Trois policiers congolais ont été tués et trois autres blessés dans l'attaque de leur poste dans la nuit de jeudi à vendredi par des miliciens à Fizi, dans l'est de la République démocratique du Congo, ont indiqué vendredi des sources locales et militaires.

Le poste attaqué est situé à Kalimbi, localité voisine des Hauts plateaux du territoire de Fizi dans la province du Sud-Kivu, selon ces sources. "Trois policiers ont été tués, trois autres ont été blessés, tandis que d'autres sont portés disparus", a déclaré à l'AFP Émile Mneni Ngando, président de la société civile locale, ajoutant que plusieurs coups de feu ont été entendus entre 23H00 et minuit (21h00 et 22H00 GMT). "Les policiers blessés sont admis provisoirement au poste de santé de Milimbi", a indiqué à l'AFP Demunga Mwene Lubanda, chef du village attaqué. Cette attaque a été menée par le groupe armé "Maï-Maï Yakutumba", le bilan du côté de la police est de "trois morts, trois blessés et 8 armes emportées", a déclaré de son côté à l'AFP un haut responsable de l'armée dans la région, sous couvert d'anonymat.
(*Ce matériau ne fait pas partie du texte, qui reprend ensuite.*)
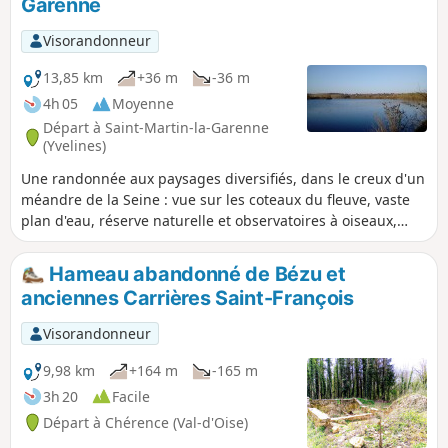
Garenne
Visorandonneur
13,85 km
+36 m
-36 m
4h 05
Moyenne
Départ à Saint-Martin-la-Garenne
(Yvelines)
Une randonnée aux paysages diversifiés, dans le creux d'un
méandre de la Seine : vue sur les coteaux du fleuve, vaste
plan d'eau, réserve naturelle et observatoires à oiseaux,
plaine cultivée et, pour finir, agréable cheminement dans le
Bois de la Garenne.
Hameau abandonné de Bézu et
anciennes Carrières Saint-François
Visorandonneur
9,98 km
+164 m
-165 m
3h 20
Facile
Départ à Chérence (Val-d'Oise)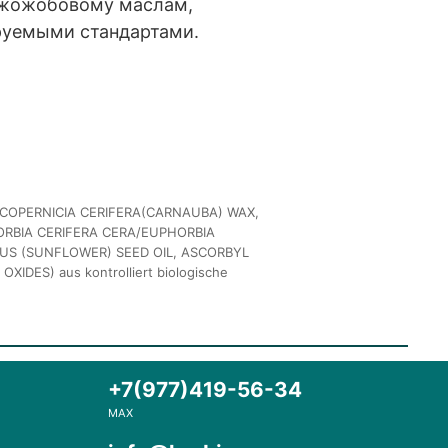
 жожобовому маслам,
ируемыми стандартами.
/COPERNICIA CERIFERA(CARNAUBA) WAX,
ORBIA CERIFERA CERA/EUPHORBIA
US (SUNFLOWER) SEED OIL, ASCORBYL
XIDES) aus kontrolliert biologische
+7(977)419-56-34
MAX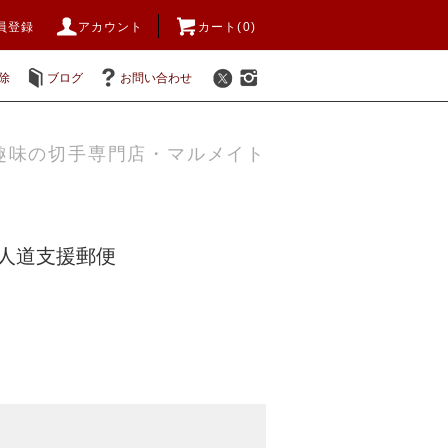
員登録
アカウント
カート(0)
除
ブログ
お問い合わせ
趣味の切手専門店・マルメイト
年人道支援郵便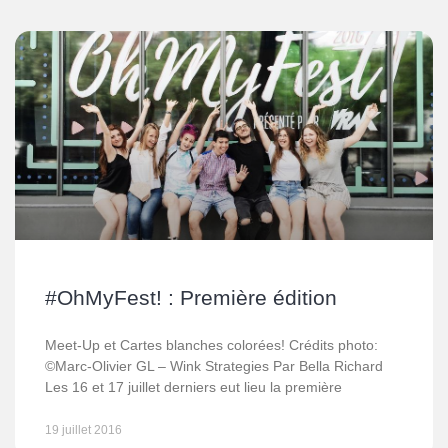
#OhMyFest! : Première édition
Meet-Up et Cartes blanches colorées! Crédits photo:
©Marc-Olivier GL – Wink Strategies Par Bella Richard
Les 16 et 17 juillet derniers eut lieu la première
19 juillet 2016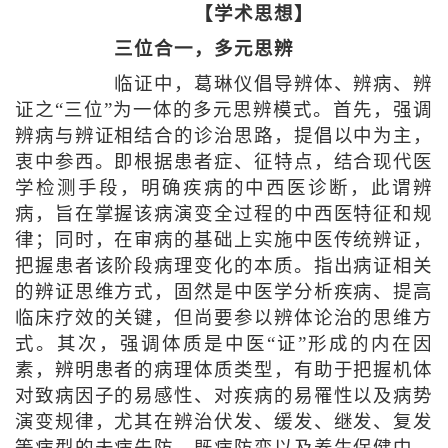
【学术思想】
三位合一，多元思辨
临证中，葛琳仪倡导辨体、辨病、辨
证之“三位”为一体的多元思辨模式。首先，强调
辨病与辨证相结合的诊治思路，提倡以中为主，
衷中参西。即根据患者症、征特点，结合现代医
学检测手段，明确疾病的中西医诊断，此谓辨
病，旨在掌握该病演变全过程的中西医特征和规
律；同时，在审病的基础上实施中医传统辨证，
把握患者该阶段病理变化的本质。指出病证相关
的辨证思维方式，固然是中医学分析疾病、提高
临床疗效的关键，但尚要参以辨体论治的思维方
式。其次，强调体质是中医“证”形成的内在因
素，辨明患者的病理体质类型，有助于把握机体
对致病因子的易感性、对疾病的易罹性以及病势
演变规律，尤其在辨治伏发、缓发、继发、复发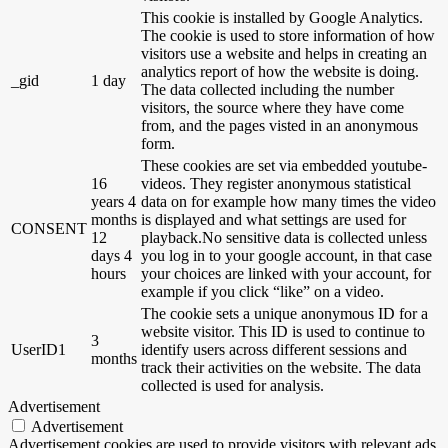
This cookie is installed by Google Analytics.
The cookie is used to store information of how
visitors use a website and helps in creating an
analytics report of how the website is doing.
_gid
1 day
The data collected including the number
visitors, the source where they have come
from, and the pages visted in an anonymous
form.
These cookies are set via embedded youtube-
16
videos. They register anonymous statistical
years 4
data on for example how many times the video
months
is displayed and what settings are used for
CONSENT
12
playback.No sensitive data is collected unless
days 4
you log in to your google account, in that case
hours
your choices are linked with your account, for
example if you click “like” on a video.
The cookie sets a unique anonymous ID for a
website visitor. This ID is used to continue to
3
UserID1
identify users across different sessions and
months
track their activities on the website. The data
collected is used for analysis.
Advertisement
Advertisement
Advertisement cookies are used to provide visitors with relevant ads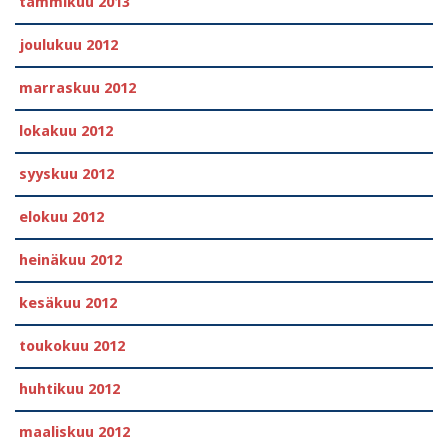
tammikuu 2013
joulukuu 2012
marraskuu 2012
lokakuu 2012
syyskuu 2012
elokuu 2012
heinäkuu 2012
kesäkuu 2012
toukokuu 2012
huhtikuu 2012
maaliskuu 2012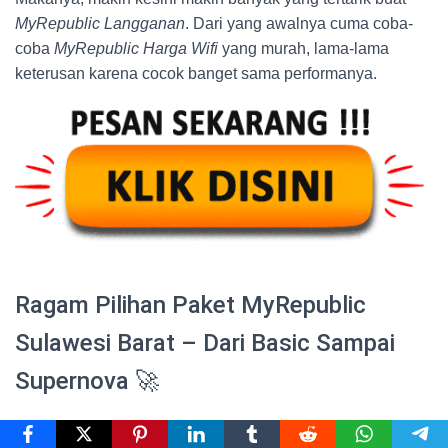
MyRepublic Langganan
. Dari yang awalnya cuma coba-
coba
MyRepublic Harga Wifi
yang murah, lama-lama
keterusan karena cocok banget sama performanya.
Ragam Pilihan Paket MyRepublic
Sulawesi Barat – Dari Basic Sampai
Supernova 🚀
Lo tipe user yang cuma butuh internet buat scroll TikTok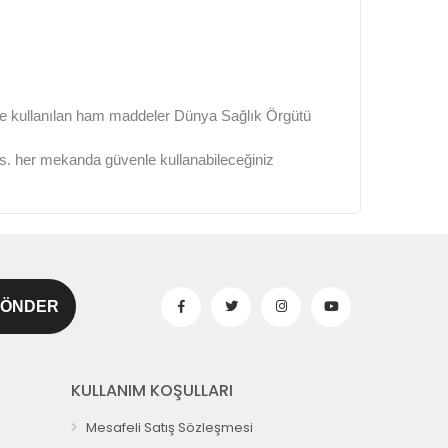
rde kullanılan ham maddeler Dünya Sağlık Örgütü
e vs. her mekanda güvenle kullanabileceğiniz
KULLANIM KOŞULLARI
Mesafeli Satış Sözleşmesi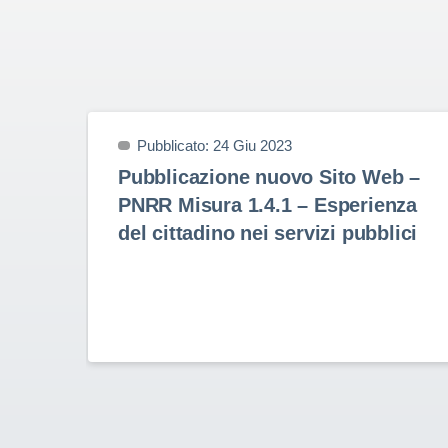
Pubblicato: 24 Giu 2023
Pubblicazione nuovo Sito Web –
PNRR Misura 1.4.1 – Esperienza
del cittadino nei servizi pubblici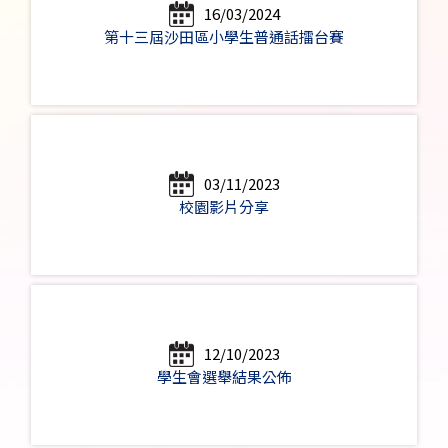
16/03/2024
第十三屆沙田區小學生普通話擂台賽
03/11/2023
校園影片分享
12/10/2023
學生會選舉結果公佈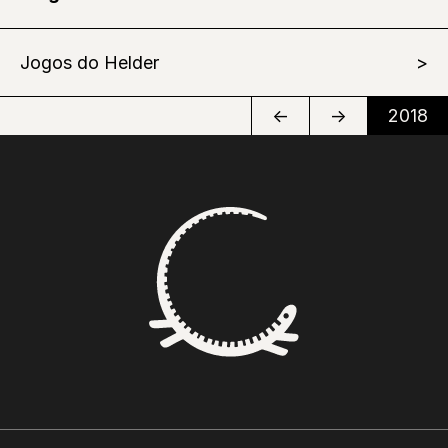
Jogos do Helder
←
→
2018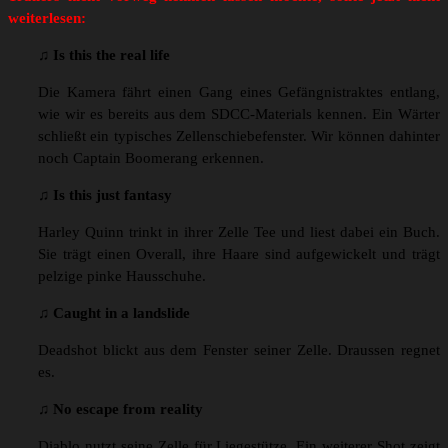
weiterlesen:
♫ Is this the real life
Die Kamera fährt einen Gang eines Gefängnistraktes entlang,
wie wir es bereits aus dem SDCC-Materials kennen. Ein Wärter
schließt ein typisches Zellenschiebefenster. Wir können dahinter
noch Captain Boomerang erkennen.
♫ Is this just fantasy
Harley Quinn trinkt in ihrer Zelle Tee und liest dabei ein Buch.
Sie trägt einen Overall, ihre Haare sind aufgewickelt und trägt
pelzige pinke Hausschuhe.
♫ Caught in a landslide
Deadshot blickt aus dem Fenster seiner Zelle. Draussen regnet
es.
♫ No escape from reality
Diablo nutzt seine Zelle für Liegestütze. Ein weiterer Shot zeigt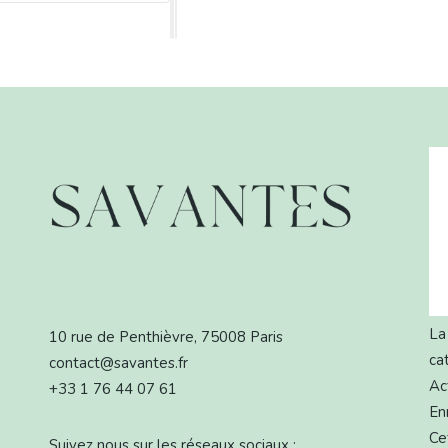
La 
10 rue de Penthièvre, 75008 Paris
ca
contact@savantes.fr
Ac
+33 1 76 44 07 61
En
Ce
Suivez nous sur les réseaux sociaux :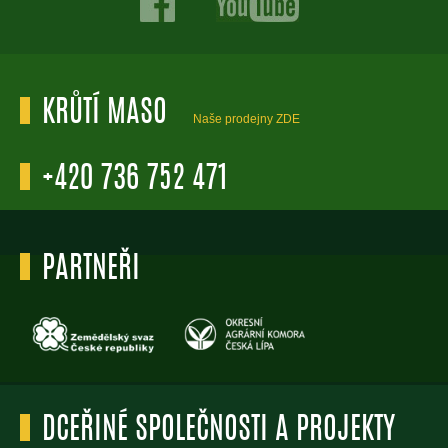
KRŮTÍ MASO
Naše prodejny ZDE
+420 736 752 471
PARTNEŘI
DCEŘINÉ SPOLEČNOSTI A PROJEKTY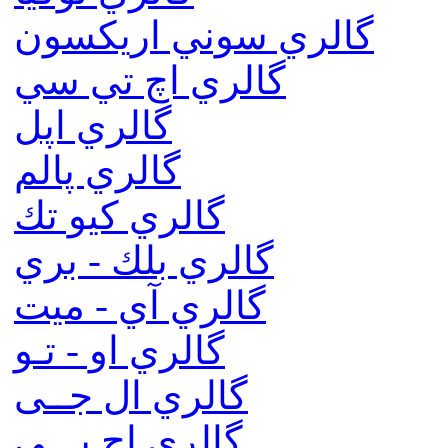
گالري سوني اريكسون
گالري اچ تي سي
گالري اپل
گالري پالم
گالري كيو تك
گالري بلك - بري
گالري آي - ميت
گالري او - تـو
گالري ال جــی
گالري اچ پـــی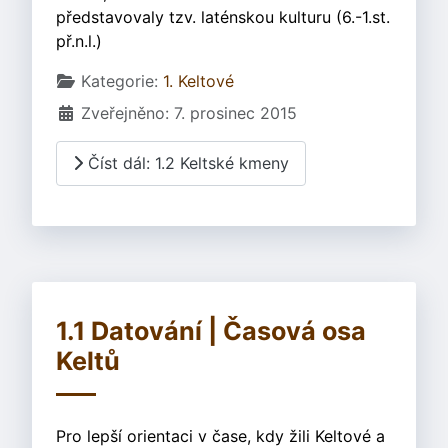
představovaly tzv. laténskou kulturu (6.-1.st.
př.n.l.)
Základní údaje
Kategorie:
1. Keltové
Zveřejněno: 7. prosinec 2015
Číst dál: 1.2 Keltské kmeny
1.1 Datování | Časová osa
Keltů
Pro lepší orientaci v čase, kdy žili Keltové a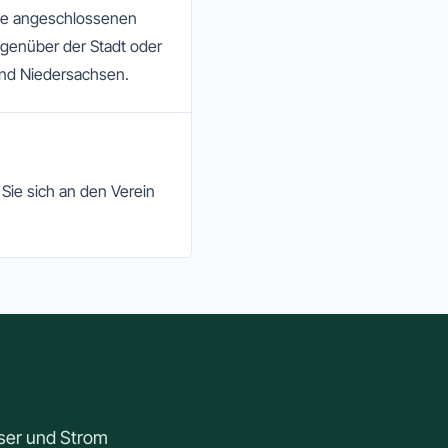
 die angeschlossenen
egenüber der Stadt oder
and Niedersachsen.
Sie sich an den Verein
sser und Strom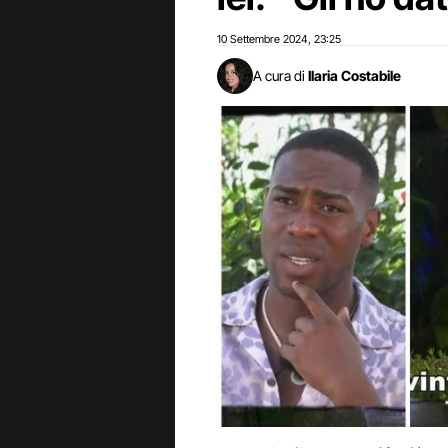
10 Settembre 2024
23:25
,
A cura di
Ilaria Costabile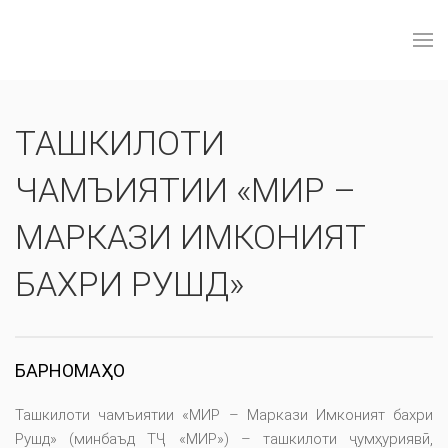
ТАШКИЛОТИ
ЧАМЪИЯТИИ «МИР –
МАРКАЗИ ИМКОНИЯТ
БАХРИ РУШД»
БАРНОМАҲО
Ташкилоти чамъиятии «МИР – Маркази Имконият бахри
Рушд» (минбаъд ТҶ «МИР») – ташкилоти ҷумҳуриявӣ,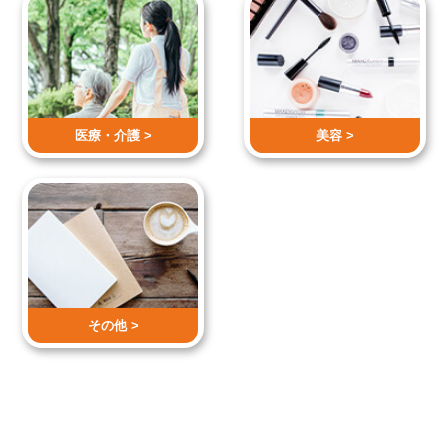
医療・介護 >
美容 >
その他 >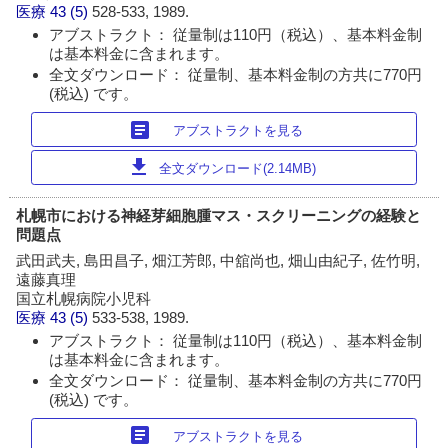
医療
43 (5)
528-533, 1989.
アブストラクト： 従量制は110円（税込）、基本料金制
は基本料金に含まれます。
全文ダウンロード： 従量制、基本料金制の方共に770円
(税込) です。
article
アブストラクトを見る
download
全文ダウンロード(2.14MB)
札幌市における神経芽細胞腫マス・スクリーニングの経験と
問題点
武田武夫, 島田昌子, 畑江芳郎, 中舘尚也, 畑山由紀子, 佐竹明,
遠藤真理
国立札幌病院小児科
医療
43 (5)
533-538, 1989.
アブストラクト： 従量制は110円（税込）、基本料金制
は基本料金に含まれます。
全文ダウンロード： 従量制、基本料金制の方共に770円
(税込) です。
article
アブストラクトを見る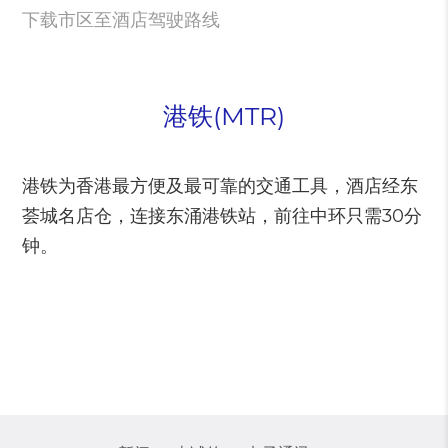
下载市区至酒店驾驶路线
港铁(MTR)
港铁为香港最方便及最可靠的交通工具，酒店经东
荟城名店仓，连接东涌港铁站，前往中环只需30分
钟。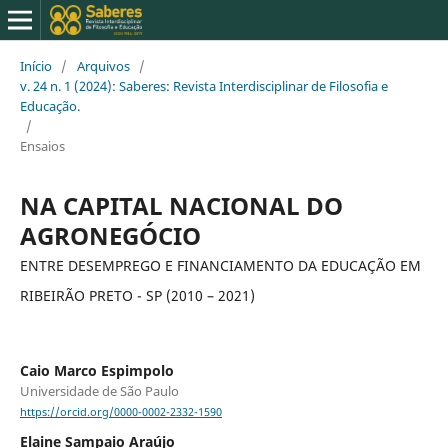
Início
/
Arquivos
/
v. 24 n. 1 (2024): Saberes: Revista Interdisciplinar de Filosofia e
Educação.
/
Ensaios
NA CAPITAL NACIONAL DO
AGRONEGÓCIO
ENTRE DESEMPREGO E FINANCIAMENTO DA EDUCAÇÃO EM
RIBEIRÃO PRETO - SP (2010 – 2021)
Caio Marco Espimpolo
Universidade de São Paulo
https://orcid.org/0000-0002-2332-1590
Elaine Sampaio Araújo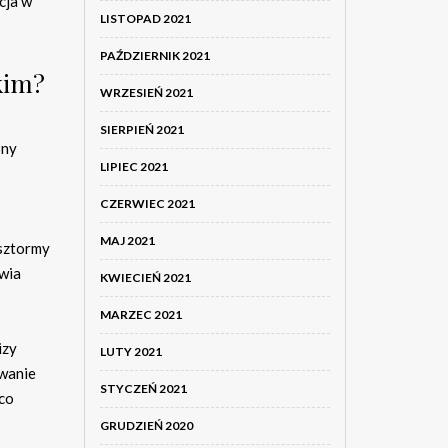
cja w
LISTOPAD 2021
PAŹDZIERNIK 2021
kim?
WRZESIEŃ 2021
SIERPIEŃ 2021
ony
LIPIEC 2021
CZERWIEC 2021
MAJ 2021
 sztormy
wia
KWIECIEŃ 2021
MARZEC 2021
izy
LUTY 2021
owanie
STYCZEŃ 2021
 co
GRUDZIEŃ 2020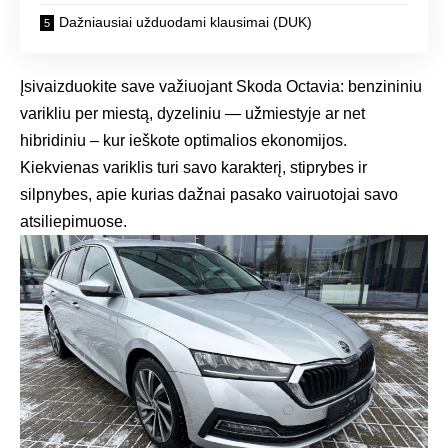
Dažniausiai užduodami klausimai (DUK)
Įsivaizduokite save važiuojant Skoda Octavia: benzininiu
varikliu per miestą, dyzeliniu — užmiestyje ar net
hibridiniu – kur ieškote optimalios ekonomijos.
Kiekvienas variklis turi savo karakterį, stiprybes ir
silpnybes, apie kurias dažnai pasako vairuotojai savo
atsiliepimuose.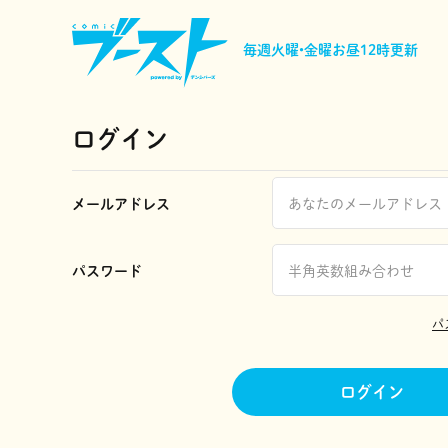
毎週火曜•金曜
お昼12時更新
ログイン
メールアドレス
パスワード
パ
ログイン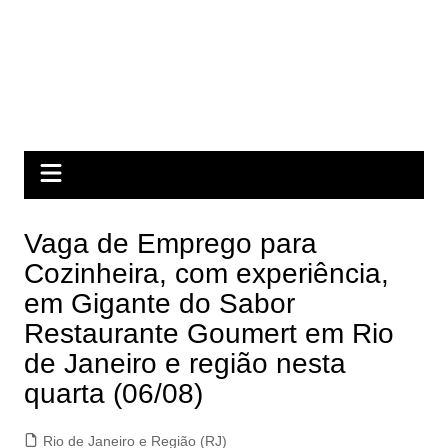
Vaga de Emprego para
Cozinheira, com experiência,
em Gigante do Sabor
Restaurante Goumert em Rio
de Janeiro e região nesta
quarta (06/08)
Rio de Janeiro e Região (RJ)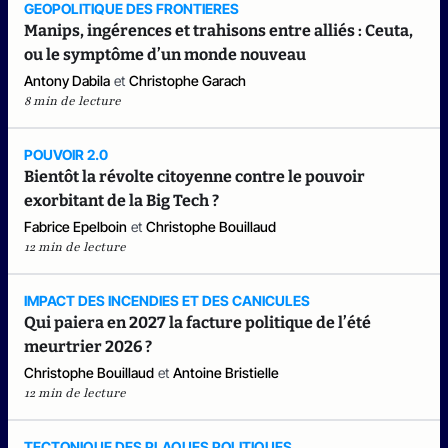
GEOPOLITIQUE DES FRONTIERES
Manips, ingérences et trahisons entre alliés : Ceuta,
ou le symptôme d’un monde nouveau
Antony Dabila
et
Christophe Garach
8 min de lecture
POUVOIR 2.0
Bientôt la révolte citoyenne contre le pouvoir
exorbitant de la Big Tech ?
Fabrice Epelboin
et
Christophe Bouillaud
12 min de lecture
IMPACT DES INCENDIES ET DES CANICULES
Qui paiera en 2027 la facture politique de l’été
meurtrier 2026 ?
Christophe Bouillaud
et
Antoine Bristielle
12 min de lecture
TECTONIQUE DES PLAQUES POLITIQUES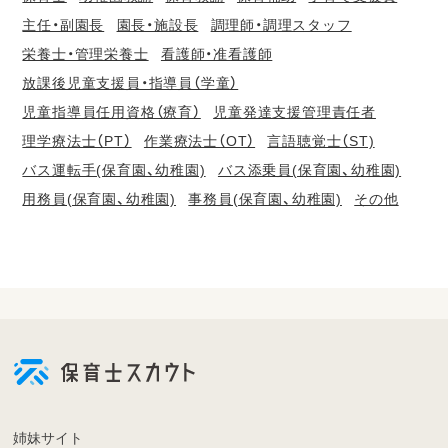
主任・副園長
園長・施設長
調理師・調理スタッフ
栄養士・管理栄養士
看護師・准看護師
放課後児童支援員・指導員（学童）
児童指導員任用資格（療育）
児童発達支援管理責任者
理学療法士（PT）
作業療法士（OT）
言語聴覚士（ST)
バス運転手(保育園、幼稚園)
バス添乗員(保育園、幼稚園)
用務員(保育園、幼稚園)
事務員(保育園、幼稚園)
その他
会
員
登
録
も
姉妹サイト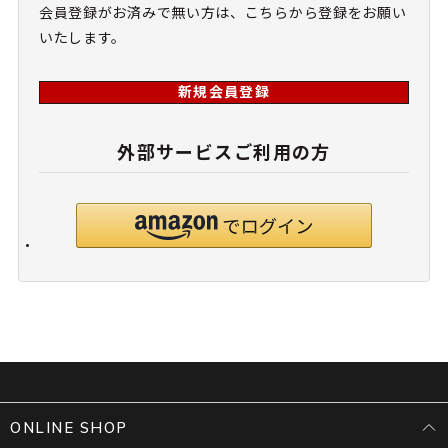
会員登録がお済みで無い方は、こちらから登録をお願い
いたします。
新規会員登録
外部サービスご利用の方
ONLINE SHOP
Le territoire de Fizi est le fief d'un ex-officier de l'armée congolaise, William Amuri Yakutumba, qui avait déserté l'armée régulière pour défier l'ancien président Joseph Kabila. Fizi est aussi l'endroit d'où est partie la rébellion de Laurent-Désiré Kabila, le père de Joseph, qui a pris le pouvoir en renversant le maréchal Mobutu Sese Seko le 17 mai 1997 à Kinshasa. Les Maï-Maï sont des miliciens dont les actions vont de la défense de leurs intérêts communautaires à la grande criminalité. Le territoire de Fizi qui abrite les Hauts plateaux de l'Est de la RDC est aussi miné par un conflit à caractère communautaire opposant essentiellement les Banyamulenge (des Congolais tutsi aux lointaines origines rwandaises) aux membres des communautés Bembe, Fuliro, Nyindu. Ce conflit prend racine autour du contrôle des terres et des ressources naturelles mais également sur des contestations autour de l'autorité locale. Le groupe d'auto-défense Yakutumba est partie prenante à ce conflit et prétend défendre les intérêts des autres communautés locales contre les Banyamulenge. Lundi, un colonel, trois soldats congolais et douze rebelles ont été tués dans des combats dans cette région contre la milice Banyamulenge.